■ WRITTEN PROBLEM
Write out all the entries below again with "division" substituted for every "phylum", changing nothing else. Leave the pictures out of your answer.

Collected data:

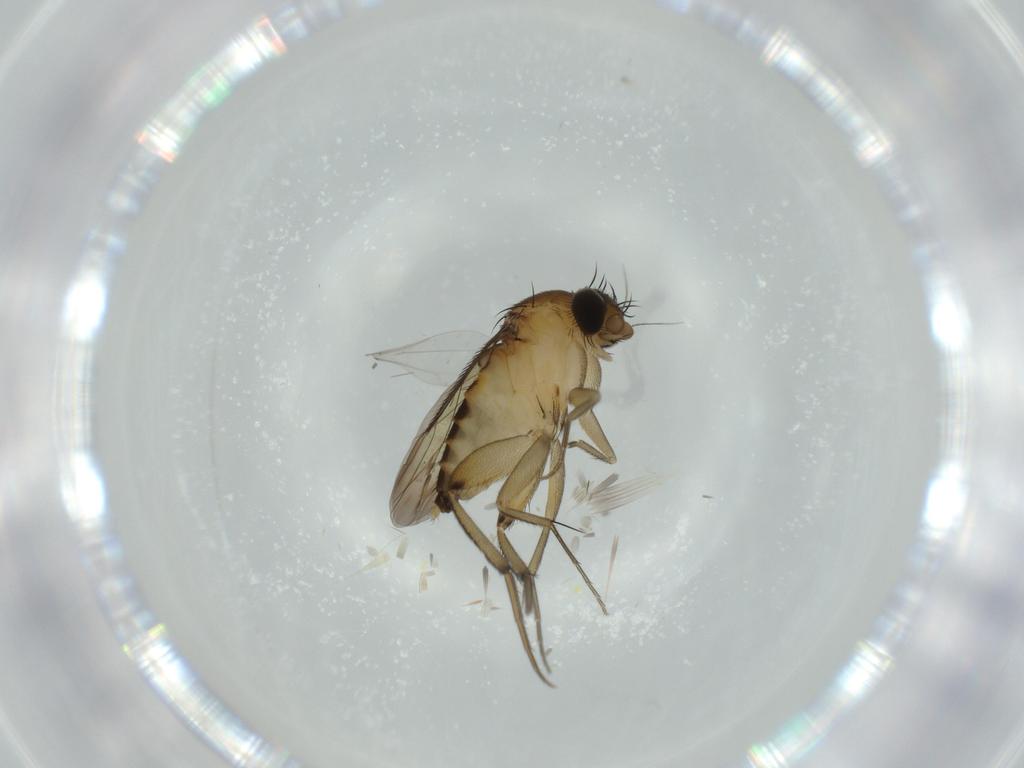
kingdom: Animalia
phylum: Arthropoda
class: Insecta
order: Diptera
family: Phoridae
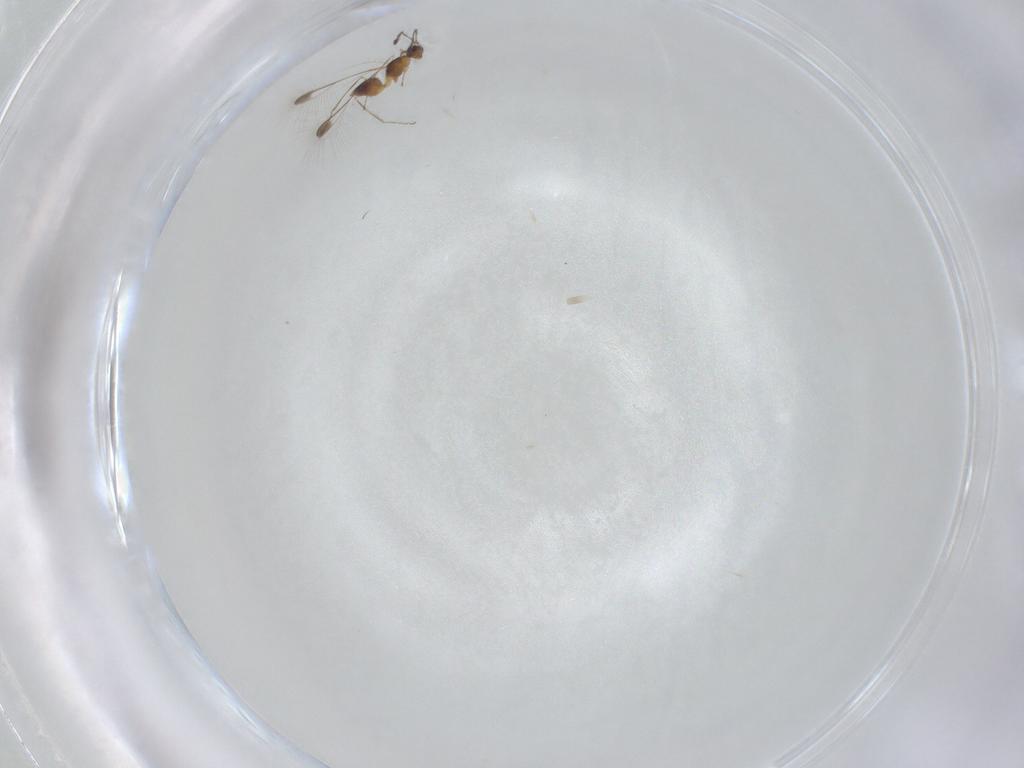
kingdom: Animalia
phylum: Arthropoda
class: Insecta
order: Hymenoptera
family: Mymaridae
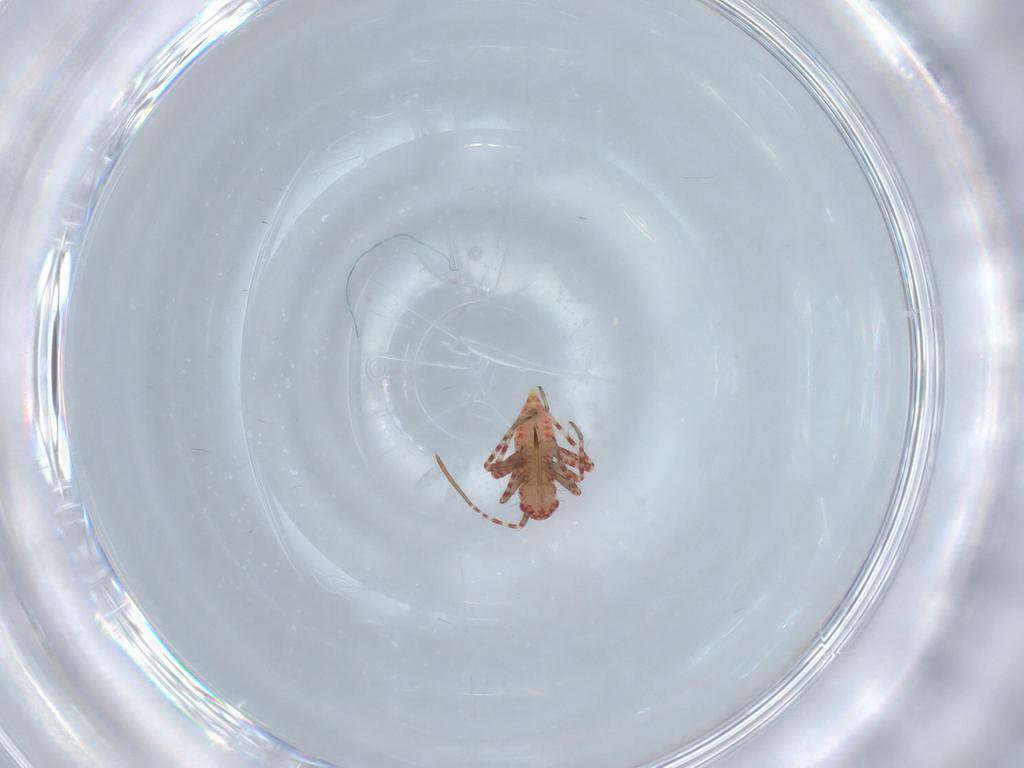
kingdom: Animalia
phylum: Arthropoda
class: Insecta
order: Hemiptera
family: Miridae
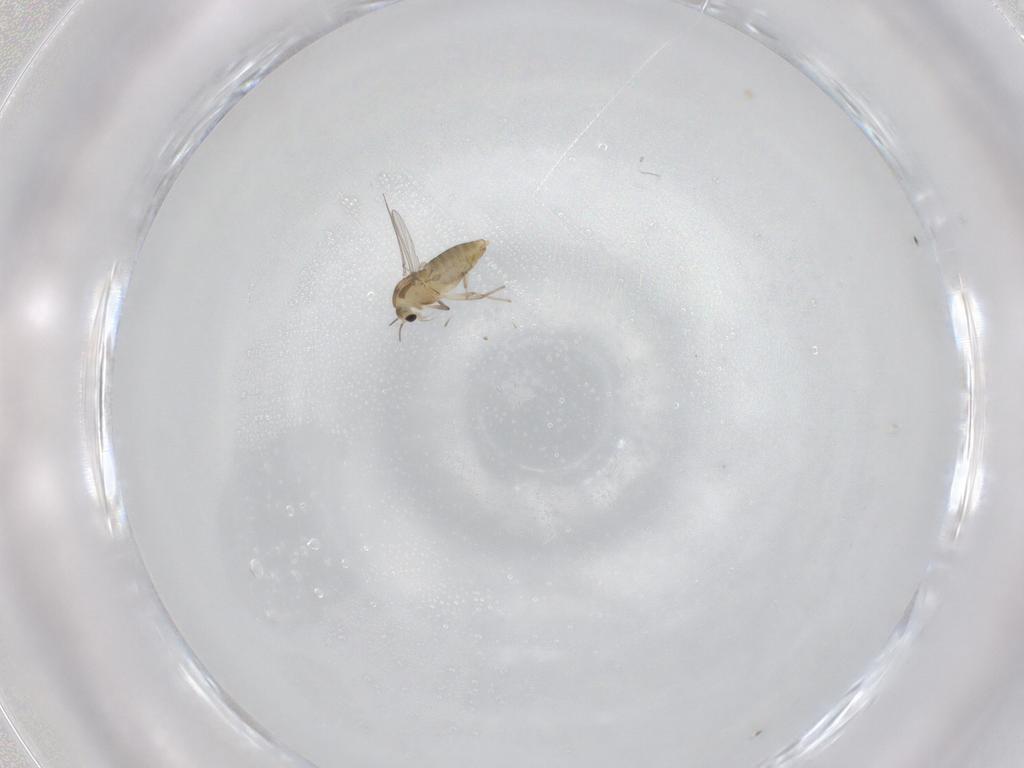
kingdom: Animalia
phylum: Arthropoda
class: Insecta
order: Diptera
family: Chironomidae
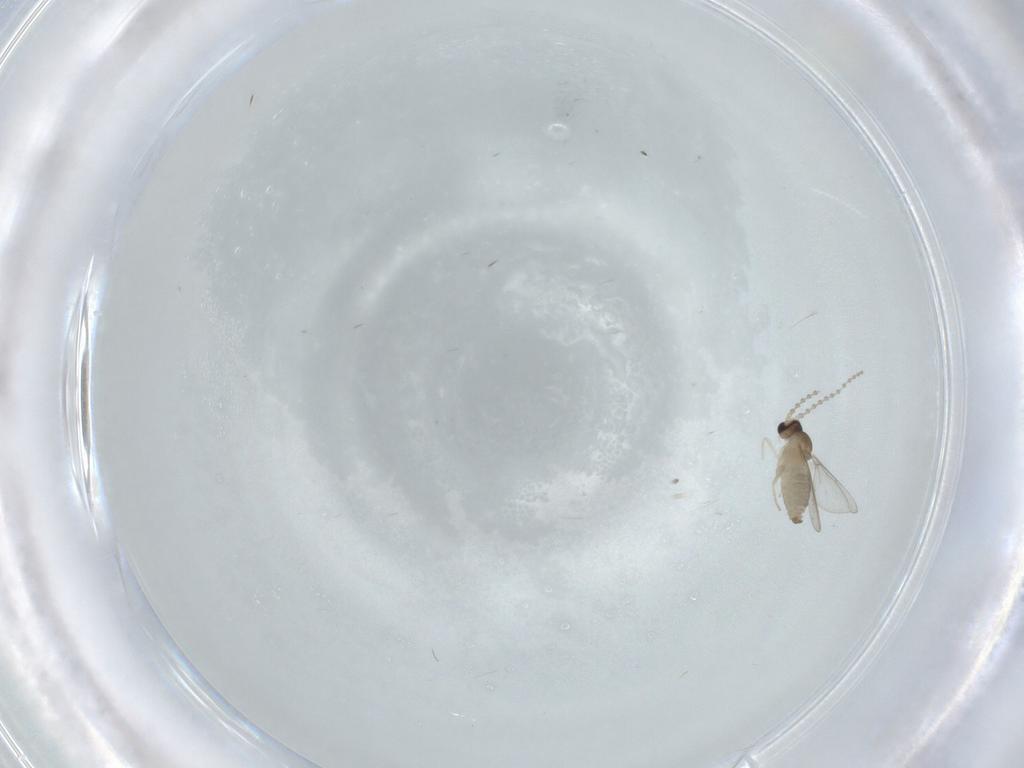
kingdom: Animalia
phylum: Arthropoda
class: Insecta
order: Diptera
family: Cecidomyiidae
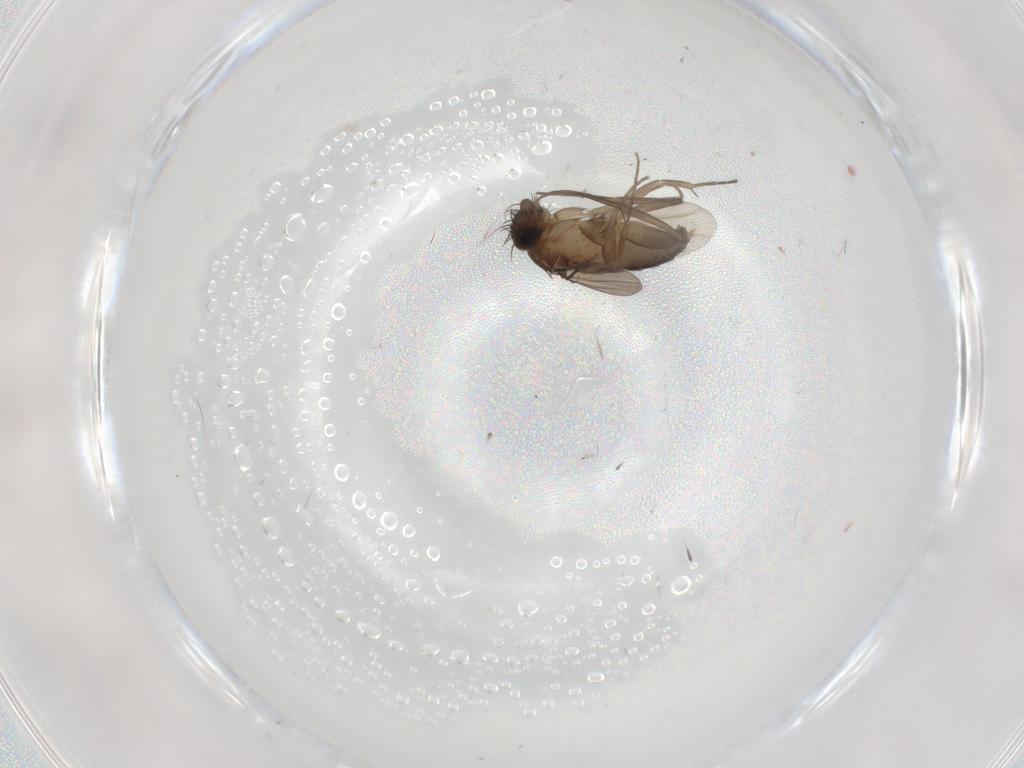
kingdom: Animalia
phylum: Arthropoda
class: Insecta
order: Diptera
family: Phoridae
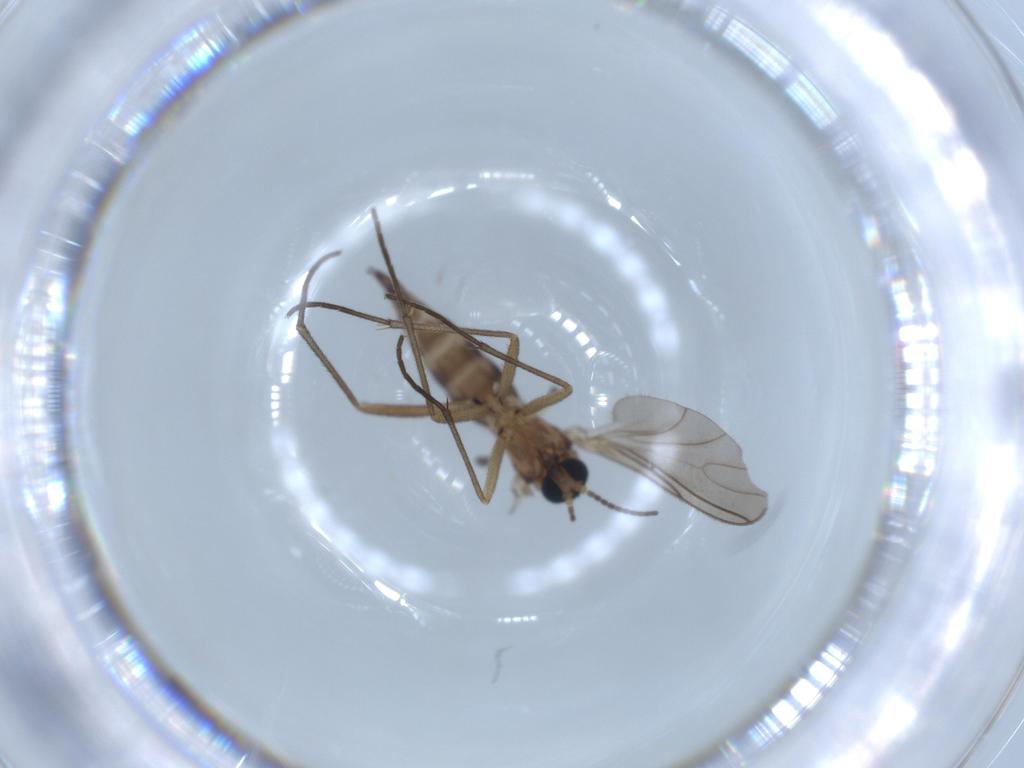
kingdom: Animalia
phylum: Arthropoda
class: Insecta
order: Diptera
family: Sciaridae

■ ANSWER TO THE EXERCISE
kingdom: Animalia
division: Arthropoda
class: Insecta
order: Diptera
family: Phoridae
kingdom: Animalia
division: Arthropoda
class: Insecta
order: Hymenoptera
family: Mymaridae
kingdom: Animalia
division: Arthropoda
class: Insecta
order: Hemiptera
family: Miridae
kingdom: Animalia
division: Arthropoda
class: Insecta
order: Diptera
family: Chironomidae
kingdom: Animalia
division: Arthropoda
class: Insecta
order: Diptera
family: Cecidomyiidae
kingdom: Animalia
division: Arthropoda
class: Insecta
order: Diptera
family: Phoridae
kingdom: Animalia
division: Arthropoda
class: Insecta
order: Diptera
family: Sciaridae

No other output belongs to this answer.